In parallel, Erasmus and its licensee filed an infringement action against Vitro and Direction000 before the Commercial Courts of Barcelona, alleging the infringement of patents EP 2.460.889 B1 and EP 2.418.287 B1 , which were divisionals of the patent that the Granada Courts had found to be invalid. In their statement of defence, the defendants deployed a wide array of defensive arguments which included the lack of inventive step of the two divisionals and the prejudicial nature of the judgment that had found the mother patent to be invalid. According to the defendants, the overlap between the claims of the divisionals and the claims of the mother patent was such that the nullity of the latter should predetermine the nullity of the divisionals as well.

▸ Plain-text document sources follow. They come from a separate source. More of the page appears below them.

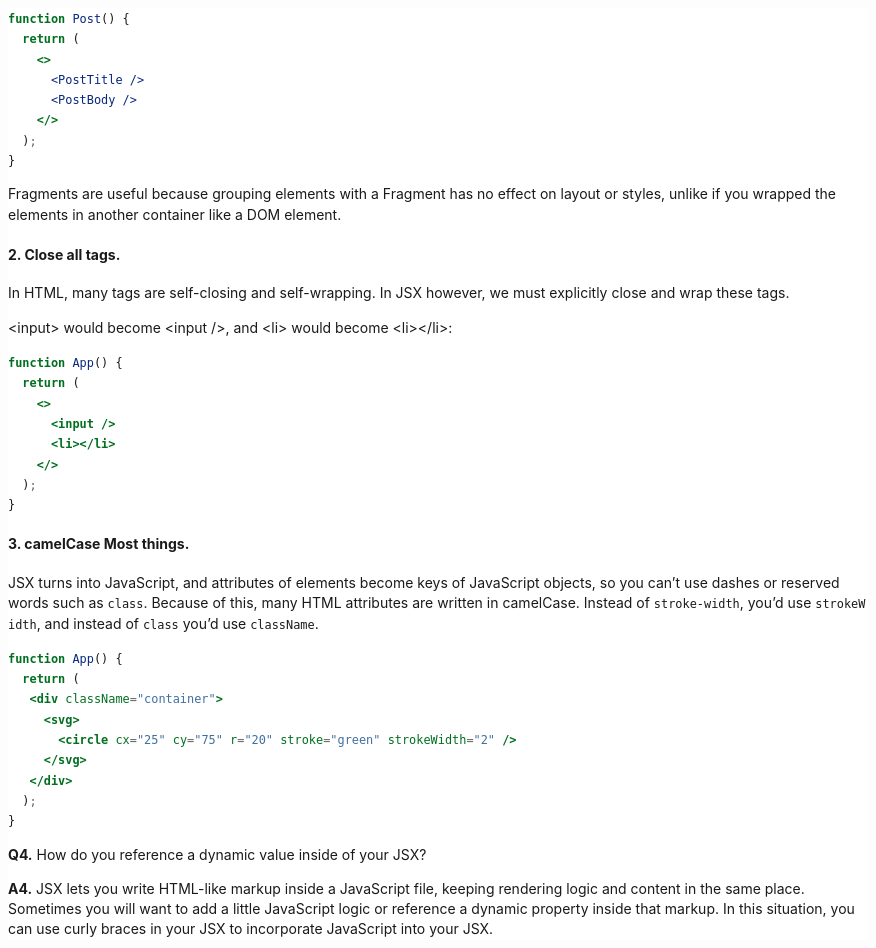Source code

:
 ```jsx
function Post() {
  return (
    <>
      <PostTitle />
      <PostBody />
    </>
  );
}
```

Fragments are useful because grouping elements with a Fragment has no effect on layout or styles, unlike if you wrapped the elements in another container like a DOM element. 

#### 2. Close all tags.
In HTML, many tags are self-closing and self-wrapping. In JSX however, we must explicitly close and wrap these tags.

\<input> would become \<input />, and \<li> would become \<li>\</li>:

```jsx
function App() {
  return (
    <>
      <input />
      <li></li>
    </>
  );
}
```

#### 3. camelCase **Most** things.
JSX turns into JavaScript, and attributes of elements become keys of JavaScript objects, so you can’t use dashes or reserved words such as `class`. Because of this, many HTML attributes are written in camelCase. Instead of `stroke-width`, you’d use `strokeWidth`, and instead of `class` you’d use `className`.

```jsx
function App() {
  return (
   <div className="container">
     <svg>
       <circle cx="25" cy="75" r="20" stroke="green" strokeWidth="2" />
     </svg>
   </div>
  );
}
```

**Q4.** How do you reference a dynamic value inside of your JSX?

**A4.** JSX lets you write HTML-like markup inside a JavaScript file, keeping rendering logic and content in the same place. Sometimes you will want to add a little JavaScript logic or reference a dynamic property inside that markup. In this situation, you can use curly braces in your JSX to incorporate JavaScript into your JSX.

On 17 September 2019, Commercial Court number 5 of Barcelona handed down a judgment upholding the infringement action and dismissing the arguments based on lack of inventive step and the alleged prejudicial nature of the Granada judgment. The defendants filed an appeal, which was partially upheld by the Barcelona Appeal Court (Section 15) in a judgment dated 8 April 2021, albeit in relation to a point outside the scope of this blog. As far as the arguments based on lack of inventive step of the divisionals and the alleged prejudicial nature of the Granada judgment are concerned, these were rejected by the Barcelona Appeal Court (Section 15) as well.

In a nutshell, the Court, relying on G 1/05, highlighted that, since divisionals are separate and independent patents, any finding regarding the validity of the mother patent cannot be extrapolated to the divisionals. In particular, the Court highlighted that “a divisional patent application gives rise to an independent patent procedure, therefore, what may happen to the procedure dealing with the mother is irrelevant.” Interestingly, the Court noted that the Granada decisions had understood that, having found claim 1 of the mother patent to be invalid, there was no need to examine the validity of the dependent claims because, according to the Granada Appeal Court, the invalidity of the main claim must automatically result in the invalidity of the dependent claims. The Barcelona Appeal Court, without criticizing its Granada counterpart, simply noted elegantly that “26. Notwithstanding what it is indicated in the judgments discussed, it is a consolidated rule that the nullity of the first independent claim does not predetermine per se the validity of the dependent claims.”

All in all, the main teaching of this interesting judgment, as far as the point discussed in this blog is concerned, is that a third party wishing to revoke a divisional of a mother patent that has been revoked must go the extra mile in explaining and justifying the specific reasons why the divisional should allegedly be revoked as well.